18 December 2019

In Corpathium to feed Nanowrimo

I wrote a draft novel for Nanowrimo this year and short circuited a lot of the world-building by setting it up the road from where my current campaign is set.

This had one or two neat pieces to it because it was easy to have the characters rattle on about their concerns and what was happening in the background because all that was already in play, I knew what was going on.

What was super useful, that I did not expect, was setting out the layout of the city where a lot of the action took place was greatly simplified by using some of the quick and easy world-building tools that are sloshing around in the OSR scene at the moment. In particular, I pulled up the glorious In Corpathium city generator to quickly block out where things were and what was happening in the various places.


This was a hybrid approach to just the pure-line dice dropping - I knew there were some features already in place - the city walls, a large central feature, a basilica off to one side of the city - but within the walls, around the central feature - duck egg.

Things I knew before hand:
- this was an ancient dwarven citadel that was long ago conquered by a dragon cult
- the city lies in a valley reasonably high up a mountain range
- all this region fell within the domain of a lizardman empire, for whom the dragon and her cultist were the local feudal lord
- the core of the city was built around The Staircase, an old artifact of the lizard empire to allow travel between this and the nearby planets as they sought to dwell closer to the life-giving solar queen

So; instead of having to try and figure things out and come up with detailed stuff that made sense, I chucked down some dice and took the readings from In Corpathium. My original sheet is now misplaced somewhere but I have the end results - which neighborhoods were wealthy and not, which had what purpose.

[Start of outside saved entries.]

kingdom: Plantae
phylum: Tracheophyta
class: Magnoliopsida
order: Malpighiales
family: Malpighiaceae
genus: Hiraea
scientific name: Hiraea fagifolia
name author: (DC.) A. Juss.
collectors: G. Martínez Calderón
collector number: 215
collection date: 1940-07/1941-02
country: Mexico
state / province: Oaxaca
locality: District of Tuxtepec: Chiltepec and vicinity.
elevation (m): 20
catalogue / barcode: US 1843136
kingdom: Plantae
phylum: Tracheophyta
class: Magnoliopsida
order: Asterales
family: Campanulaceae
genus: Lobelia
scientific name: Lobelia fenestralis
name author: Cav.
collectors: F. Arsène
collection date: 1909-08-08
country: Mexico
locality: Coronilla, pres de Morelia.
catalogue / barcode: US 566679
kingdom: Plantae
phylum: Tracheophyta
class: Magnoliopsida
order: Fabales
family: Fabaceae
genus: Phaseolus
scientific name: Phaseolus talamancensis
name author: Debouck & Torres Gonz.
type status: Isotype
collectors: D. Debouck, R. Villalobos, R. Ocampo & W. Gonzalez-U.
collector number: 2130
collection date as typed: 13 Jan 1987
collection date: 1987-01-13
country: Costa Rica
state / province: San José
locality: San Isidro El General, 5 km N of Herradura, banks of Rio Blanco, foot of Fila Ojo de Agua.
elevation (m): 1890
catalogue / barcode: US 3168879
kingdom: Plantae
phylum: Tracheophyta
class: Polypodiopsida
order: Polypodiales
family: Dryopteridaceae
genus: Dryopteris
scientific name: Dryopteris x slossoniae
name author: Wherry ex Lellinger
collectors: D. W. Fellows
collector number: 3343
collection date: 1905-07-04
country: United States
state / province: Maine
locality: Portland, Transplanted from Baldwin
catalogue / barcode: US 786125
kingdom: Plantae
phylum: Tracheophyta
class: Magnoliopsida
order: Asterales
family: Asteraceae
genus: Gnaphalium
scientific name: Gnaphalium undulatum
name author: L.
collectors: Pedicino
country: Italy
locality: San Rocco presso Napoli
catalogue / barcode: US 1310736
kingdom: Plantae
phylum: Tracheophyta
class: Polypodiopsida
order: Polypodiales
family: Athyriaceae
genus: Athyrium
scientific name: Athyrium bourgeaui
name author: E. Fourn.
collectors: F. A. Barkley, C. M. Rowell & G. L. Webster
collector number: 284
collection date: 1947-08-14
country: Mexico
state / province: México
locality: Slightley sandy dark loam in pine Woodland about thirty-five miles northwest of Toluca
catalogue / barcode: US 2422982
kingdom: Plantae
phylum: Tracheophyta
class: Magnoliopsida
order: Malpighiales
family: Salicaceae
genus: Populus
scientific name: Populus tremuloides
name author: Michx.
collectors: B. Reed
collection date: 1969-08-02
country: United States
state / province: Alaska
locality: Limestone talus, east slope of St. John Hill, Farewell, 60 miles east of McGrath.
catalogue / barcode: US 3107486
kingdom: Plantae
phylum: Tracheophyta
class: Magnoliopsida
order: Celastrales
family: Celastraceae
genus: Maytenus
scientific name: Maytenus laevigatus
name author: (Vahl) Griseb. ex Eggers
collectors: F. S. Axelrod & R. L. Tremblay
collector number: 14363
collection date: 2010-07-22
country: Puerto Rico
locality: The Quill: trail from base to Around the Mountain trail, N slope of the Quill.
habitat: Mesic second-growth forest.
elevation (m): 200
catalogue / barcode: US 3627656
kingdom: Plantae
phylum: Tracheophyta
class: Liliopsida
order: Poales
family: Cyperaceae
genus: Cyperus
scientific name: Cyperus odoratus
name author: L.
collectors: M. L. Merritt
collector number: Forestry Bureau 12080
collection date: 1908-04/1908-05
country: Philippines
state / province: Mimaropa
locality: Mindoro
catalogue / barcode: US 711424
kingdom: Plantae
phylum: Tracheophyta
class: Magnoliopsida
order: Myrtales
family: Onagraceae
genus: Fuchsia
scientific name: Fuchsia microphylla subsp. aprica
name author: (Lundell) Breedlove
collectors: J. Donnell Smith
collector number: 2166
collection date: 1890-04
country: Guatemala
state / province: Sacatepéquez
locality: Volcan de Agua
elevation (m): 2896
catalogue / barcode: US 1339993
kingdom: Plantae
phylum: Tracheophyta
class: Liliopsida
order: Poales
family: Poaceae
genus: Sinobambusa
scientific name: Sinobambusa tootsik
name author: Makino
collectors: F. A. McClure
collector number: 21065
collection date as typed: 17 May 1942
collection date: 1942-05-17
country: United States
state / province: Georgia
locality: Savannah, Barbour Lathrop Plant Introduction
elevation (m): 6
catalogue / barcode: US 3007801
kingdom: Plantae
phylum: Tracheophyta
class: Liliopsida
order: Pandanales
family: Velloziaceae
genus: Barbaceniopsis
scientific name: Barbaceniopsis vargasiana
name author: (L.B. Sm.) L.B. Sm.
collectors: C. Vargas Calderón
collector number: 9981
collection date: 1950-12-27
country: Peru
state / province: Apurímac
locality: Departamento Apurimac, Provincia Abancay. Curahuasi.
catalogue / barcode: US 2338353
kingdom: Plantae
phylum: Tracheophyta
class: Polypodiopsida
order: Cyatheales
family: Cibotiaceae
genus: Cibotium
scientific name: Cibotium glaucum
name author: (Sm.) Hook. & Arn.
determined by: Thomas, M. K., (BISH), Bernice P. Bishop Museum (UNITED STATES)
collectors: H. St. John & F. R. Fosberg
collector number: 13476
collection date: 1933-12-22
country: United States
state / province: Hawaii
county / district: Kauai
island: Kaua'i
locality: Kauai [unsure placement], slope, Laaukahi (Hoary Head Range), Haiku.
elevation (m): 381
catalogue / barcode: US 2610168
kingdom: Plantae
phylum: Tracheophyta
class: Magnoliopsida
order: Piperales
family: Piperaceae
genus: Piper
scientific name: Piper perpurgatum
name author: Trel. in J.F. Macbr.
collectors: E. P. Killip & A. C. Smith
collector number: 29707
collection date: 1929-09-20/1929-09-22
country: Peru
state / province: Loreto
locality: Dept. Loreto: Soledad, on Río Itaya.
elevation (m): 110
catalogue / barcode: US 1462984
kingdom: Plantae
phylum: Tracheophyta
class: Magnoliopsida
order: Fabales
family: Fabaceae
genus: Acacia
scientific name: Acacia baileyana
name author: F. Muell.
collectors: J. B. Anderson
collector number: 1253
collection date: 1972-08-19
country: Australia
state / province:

Wheel of Gold, Twin Nests and the Temple district clustered to the west of the main feature, obviously the nice end of town. The Rookery stood between it and the Blood Red Palace to the south, which faded into the Artists, the Device and the Emerald pit to the east. Between Temple and the Emerald pit to the North is the Crater.



From these raw hooks, I started to work out the city as true in the setting
Wheel of Gold - as a wealthy merchant district, fine, can keep that more or less as it is - this is where the lizard empire clan lords live.
Temple district - perfectly place; landing between the great central device and the basilica of the ruling dragon cult - obviously where everyone not sufficiently glorious to stay in the sacred basilica resides
Crater district - suddenly a chunk of my plot reveals itself; this was the impact crater of a star metal meteorite that came at a low angle and buried itself in this mountainside long ago - this was why the dwarves set up here in the first place long ago
Emerald pit - the impact from the meteorite created cenote like collapsed caverns along its impact path; this whole district is riddled with sink holes and depths; surprisingly green because it remains unstable and untouched
The device - conceptually reworked; this is a part of the city where the effects of the Staircase have bled over; the original styles have become warped; this district is a melange of the architectural styles of a dozen worlds. These buildings are strange but dwelt in.
Artists quarter - where the creatives of multiple worlds come and mix and share inspiration; became a world-walker entrepot - trade, inns, artists, where anyone in the city goes for a good time
Blood Red Palace - reworked as the bastion of an off-world variant of the solar-queens cult; from a hotter planet, the Devouring Sun - reflecting her aspect as life taker, desiccator, the unrelenting glare. Strange plants from a harsher world planted among stone mosaics.
The Rookery - keep as is; crammed into the dankest corner of the city; overshadowed by the lizard nobles up the hill and the harsh sun cultists next door; this is where the poorest and most desperate reside, buildings piled atop buildings, roofs becoming floors and over again.
Twin Nests - more spindly, twisted buildings, another zone warped by bleed-over from the Staircase - here where the strange things that have come through but are not welcome elsewhere in the city dwell.

Just so; the path of the books characters through the city becomes clear; who and what will be encountered and when; where to find the Wayfarers guild of world-walkers? Of course in the Artists quarter. How to access the ancient citadel beneath when it is held by hostile foes? By descending into the deeps of the emerald pits; following the old mining access routes now long forgotten since the star-metal asteroid was played out.

The raw hooks from In Corpathium lock together with the features of the world and the city springs to life.